Please respond to this dynamic opportunity available with one of the best places to work in Southern California! We want to hear from you.
As a Research Nurse I, you will provide hands-on treatment, monitoring and follow-up clinical analysis of patients participating in clinical trials. Ensures adherence to federal and regulatory requirements in providing direct patient nursing care within the context of supporting clinical trial study implementation. Works collaboratively with the Principal Investigator, physicians and other research staff in providing hands-on care in triaging, documenting vitals, administering investigational drugs or interventions, and providing clinical educational services to participants and their families. May assist with coordinating aspects of research, including interactions with research staff and study participants, data compilation, IRB prep and submission, grant proposals, and patient recruitment/logistics.
Primary Duties and Responsibilities:
- Provides direct patient nursing care to research participants. Interacts with research participants to provide nursing care, administration of research interventions and specimen collection.
- Provides clinical education services to research participants and family regarding study participation, participants current clinical condition, and or disease process.
- Monitors research participant and reports potential adverse events to a member of the research team.
- Records research data (vital signs, research compound administered, participant responses) in approved source document (medical record, data collection sheet).
- Triages patient by phone and provides clinical information to the patient. May also coordinate patient visit to follow up on clinical issues and provide necessary care.
- Assists with recruitment and logistics of study participants.
- Completes and documents study participant enrollment, assessment/reassessment, education, and follow-up activities.
- Performs and coordinates study participant interventions as required.
- Serves as a liaison between study participant and PI or other research staff.
- Prepares data spreadsheets for Investigator and/or department.
- Completes Case Report Forms.
- Assists with data compilation and documentation
- May assist with IRB prep and submission and grant proposals.
- May process, ship, track or otherwise handle research specimens.
Research Study Specific Responsibilities:
- Administer the experimental drug intravenously over 4 hours at a constant rate of infusion. *The drug will be administered every 24 hours (±1 hours) for three consecutive days for a total of 3 doses.
- Responsible for the following per protocol assessments:
- Record demographics and medical history per protocol.
- Record list of medications being taken prior to hospitalization and throughout hospitalization.
- Record vital signs closest to the time of informed consent.
- Perform an abdominal examination specifically assessing for guarding and rebound tenderness.

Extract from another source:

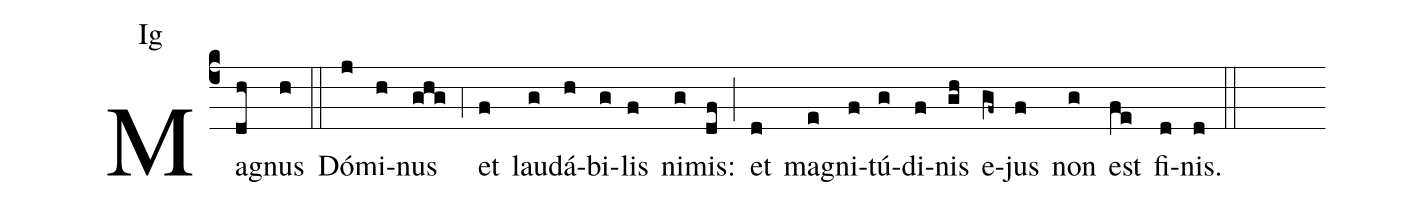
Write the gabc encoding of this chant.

annotation: Ig;
%%
(c4) Ma(dh)gnus(h) (::) Dó(j)mi(h)nus(ghg) (;4) et(f) lau(g)dá(h)bi(g)lis(f) ni(g)mis:(df) (;) et(d) ma(e)gni(f)tú(g)di(f)nis(gh) e(gf~)jus(f) non(g) est(fe) fi(d)nis.(d) (::)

- Draw serum pregnancy test if the patient is a female of childbearing potential.
- Draw blood samples for PK to send to Central Lab.
- Obtain urine sample to send to central lab.
- Assist with sample preparation and shipping.
- Assess whether patient discharge is upcoming and whether study forms need to be dispensed.
- Perform AE/SAE assessment.
- Periodical assessments and blood draw once/24 hrs for patients who remain hospitalized for 10 days.